Kita tidak bisa mengukur kebahagiaan orang lain menurut persepsi kita. Bukankah sering kita melihat seseorang yang menurut kita “luar biasa” berjodoh dengan yang ‘biasa-biasa’. Seperti seringnya kita melihat pasangan yang ganteng dan cantik, populer tapi kemudian berpisah. Inilah rahasia cinta dan perjodohan, tidak bisa terukur dengan ukuran-ukuran manusia, Maka landasilah rasa percaya diri kita dengan sikap tawakal kepada Allah. Kita berserah diri kepadaNya akan keputusan yang ia berikan. Jauhilah sikap takkabur dan sombong. Karena itu semua hanya akan membuat diri kita rendah dihadapan Allah dan orang lain. Intinya saya bermaksud mengatakan ‘jangan ke-ge-er-an’ dengan segala title dan atribut yang melekat pada diri kita.
Beri cinta kesempatan (lagi)

……….dan jangan kamu berputus asa dari rahmat Allah. Sesungguhnya tiada berputus asa dari rahmat Allah, melainkan kaum yang kafir.” ( QS. Yusuf[12]:87 )
bersedih hati karena gagal bersanding dengan dambaan hati wajar adanya. Tapi bukan alasan untuk menyurutkan langkah berumah tangga. Dunia ini luas, demikian pula dengan orang-orang yang mencintai kita.
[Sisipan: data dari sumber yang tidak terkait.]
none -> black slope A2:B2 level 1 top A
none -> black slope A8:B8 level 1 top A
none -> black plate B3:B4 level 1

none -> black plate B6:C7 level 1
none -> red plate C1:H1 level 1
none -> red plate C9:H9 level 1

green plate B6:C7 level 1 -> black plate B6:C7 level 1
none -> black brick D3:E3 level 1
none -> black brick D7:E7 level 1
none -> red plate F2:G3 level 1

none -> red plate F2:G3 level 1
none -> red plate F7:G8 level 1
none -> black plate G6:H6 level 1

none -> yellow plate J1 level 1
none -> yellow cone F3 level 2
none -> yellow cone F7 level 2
Kegagalan cinta bukan berarti kita tidak berhak bahagia atau tidak bisa meraih kebahagiaan. Bila hari ini Allah belum mempertemukan kita dengan orang yang kita cintai, insyaAllah ia akan datang esok atau lusa, atau kapanpun ia menghendaki, itu adalah bagian dari kekuasaanNya cinta juga berproses. Ia membutuhkan waktu. Ia bisa datang dengan cepat tak terduga atau mungkin tidak seperti yang kita harapkan. Ada orang yang dengan cepat berumah tangga, tapi ada pula yang merasakan segalanya berjalan lambat, namun tidak pernah ada kata terlambat untuk merasakan kebahagiaan dalam pernikahan.

Beri kesempatan diri kita untuk kembali merasakan kehangatan cinta. love is knocking outside the door.’ Kata musisi Tesla dalam senandung love will find a way. Tidak pernah ada kata menyerah untuk meraih kebahagiaan dalam naungan ridhoNya. Yang pokok, ikhwan atau akhwat yang kelak akan menjadi pasangan kita adalah mereka yang dirihoi agamanya.
jika melamar kepada kalian seseorang yang kalian ridho agamanya dan akhlaknya maka nikahkanlah ia, bila kalian tidak melakukannya maka akan ada fitnah di muka bumi dan kerusakan yang nyata” (HR. Turmudzi)

Wanita dinikahi karena satu dari tiga hal; dinikahi karena hartanya, dinikahi karena kecantikannya, dinikahi karena agamanya. Maka pilihlah yang memiliki agama dan akhlak (mulia) niscaya selamat dirimu.” (HR.Ahmad).